● THE TASK
Please copy every line from the following entries in which the word "lines" appears.

● INPUT DATA
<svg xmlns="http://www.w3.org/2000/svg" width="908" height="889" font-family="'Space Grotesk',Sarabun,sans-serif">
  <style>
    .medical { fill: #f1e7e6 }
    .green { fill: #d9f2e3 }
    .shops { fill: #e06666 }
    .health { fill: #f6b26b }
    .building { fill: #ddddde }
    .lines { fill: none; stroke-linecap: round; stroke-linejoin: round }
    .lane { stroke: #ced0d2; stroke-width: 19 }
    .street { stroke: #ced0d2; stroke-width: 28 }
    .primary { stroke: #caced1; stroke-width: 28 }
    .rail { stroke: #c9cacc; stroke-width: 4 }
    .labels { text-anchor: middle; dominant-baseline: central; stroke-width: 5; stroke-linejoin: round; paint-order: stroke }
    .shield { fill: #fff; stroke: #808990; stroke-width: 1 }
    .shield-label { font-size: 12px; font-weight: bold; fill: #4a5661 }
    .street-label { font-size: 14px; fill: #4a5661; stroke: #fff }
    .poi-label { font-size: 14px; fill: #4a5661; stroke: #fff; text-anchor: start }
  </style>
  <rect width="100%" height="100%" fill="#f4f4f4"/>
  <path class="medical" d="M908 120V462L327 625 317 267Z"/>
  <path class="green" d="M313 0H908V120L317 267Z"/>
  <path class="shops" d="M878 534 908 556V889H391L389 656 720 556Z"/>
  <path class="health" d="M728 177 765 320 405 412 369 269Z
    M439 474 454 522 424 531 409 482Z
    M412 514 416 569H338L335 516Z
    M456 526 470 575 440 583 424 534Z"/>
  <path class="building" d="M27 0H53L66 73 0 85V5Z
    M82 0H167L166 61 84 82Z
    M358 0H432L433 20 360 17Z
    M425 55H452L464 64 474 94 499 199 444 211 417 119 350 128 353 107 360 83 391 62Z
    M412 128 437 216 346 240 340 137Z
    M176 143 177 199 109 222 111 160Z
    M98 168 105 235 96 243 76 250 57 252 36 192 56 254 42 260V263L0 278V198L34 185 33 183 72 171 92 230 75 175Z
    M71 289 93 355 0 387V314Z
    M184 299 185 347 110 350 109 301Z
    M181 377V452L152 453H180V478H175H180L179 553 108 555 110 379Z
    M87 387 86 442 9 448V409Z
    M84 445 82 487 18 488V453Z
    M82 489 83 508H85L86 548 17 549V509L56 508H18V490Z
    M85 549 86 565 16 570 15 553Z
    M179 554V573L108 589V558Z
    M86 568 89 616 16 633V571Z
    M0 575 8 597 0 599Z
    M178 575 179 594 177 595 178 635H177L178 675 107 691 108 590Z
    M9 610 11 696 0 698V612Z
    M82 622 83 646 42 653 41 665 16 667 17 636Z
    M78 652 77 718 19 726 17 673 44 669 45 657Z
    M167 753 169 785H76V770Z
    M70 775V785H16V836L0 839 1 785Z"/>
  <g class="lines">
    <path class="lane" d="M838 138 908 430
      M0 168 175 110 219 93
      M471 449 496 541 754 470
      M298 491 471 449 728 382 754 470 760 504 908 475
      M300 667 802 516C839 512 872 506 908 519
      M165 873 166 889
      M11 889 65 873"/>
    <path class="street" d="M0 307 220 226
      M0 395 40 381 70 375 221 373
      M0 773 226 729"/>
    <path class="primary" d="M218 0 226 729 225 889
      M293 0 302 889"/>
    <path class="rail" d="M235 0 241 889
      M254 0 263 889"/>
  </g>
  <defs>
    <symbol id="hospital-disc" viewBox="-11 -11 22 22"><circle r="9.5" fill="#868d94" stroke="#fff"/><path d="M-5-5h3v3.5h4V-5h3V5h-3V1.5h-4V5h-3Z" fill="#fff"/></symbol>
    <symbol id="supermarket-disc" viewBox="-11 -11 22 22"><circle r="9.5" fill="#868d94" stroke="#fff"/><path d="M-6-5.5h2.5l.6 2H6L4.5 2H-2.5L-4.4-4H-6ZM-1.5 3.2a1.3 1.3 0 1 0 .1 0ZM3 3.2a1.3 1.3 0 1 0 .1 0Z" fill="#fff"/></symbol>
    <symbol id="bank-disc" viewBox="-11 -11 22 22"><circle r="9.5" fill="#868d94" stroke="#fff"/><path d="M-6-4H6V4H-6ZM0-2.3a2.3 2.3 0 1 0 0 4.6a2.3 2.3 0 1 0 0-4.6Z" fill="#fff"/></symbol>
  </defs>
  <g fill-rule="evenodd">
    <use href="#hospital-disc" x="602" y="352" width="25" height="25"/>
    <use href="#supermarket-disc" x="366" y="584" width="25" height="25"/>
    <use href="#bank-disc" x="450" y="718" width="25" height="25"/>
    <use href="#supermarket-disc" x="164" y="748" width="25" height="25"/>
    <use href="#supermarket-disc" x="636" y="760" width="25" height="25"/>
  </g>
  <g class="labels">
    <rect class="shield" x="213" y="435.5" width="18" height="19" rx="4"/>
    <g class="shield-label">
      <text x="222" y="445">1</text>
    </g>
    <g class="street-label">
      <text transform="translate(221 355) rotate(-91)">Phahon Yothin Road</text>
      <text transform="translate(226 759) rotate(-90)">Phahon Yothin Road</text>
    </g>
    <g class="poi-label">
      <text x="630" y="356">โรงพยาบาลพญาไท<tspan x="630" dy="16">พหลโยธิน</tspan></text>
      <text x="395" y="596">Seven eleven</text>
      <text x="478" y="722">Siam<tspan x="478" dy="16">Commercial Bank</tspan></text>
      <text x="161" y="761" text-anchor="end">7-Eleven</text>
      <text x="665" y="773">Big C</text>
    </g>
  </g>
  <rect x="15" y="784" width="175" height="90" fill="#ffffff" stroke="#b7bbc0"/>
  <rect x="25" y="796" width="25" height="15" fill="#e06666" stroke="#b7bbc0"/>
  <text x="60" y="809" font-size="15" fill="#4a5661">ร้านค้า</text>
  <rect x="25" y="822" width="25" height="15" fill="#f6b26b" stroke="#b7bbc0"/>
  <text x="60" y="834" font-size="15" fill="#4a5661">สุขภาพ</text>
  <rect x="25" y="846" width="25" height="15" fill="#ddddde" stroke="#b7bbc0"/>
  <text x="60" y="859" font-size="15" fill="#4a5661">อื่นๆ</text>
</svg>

● ANSWER TO THE EXERCISE
    .lines { fill: none; stroke-linecap: round; stroke-linejoin: round }
  <g class="lines">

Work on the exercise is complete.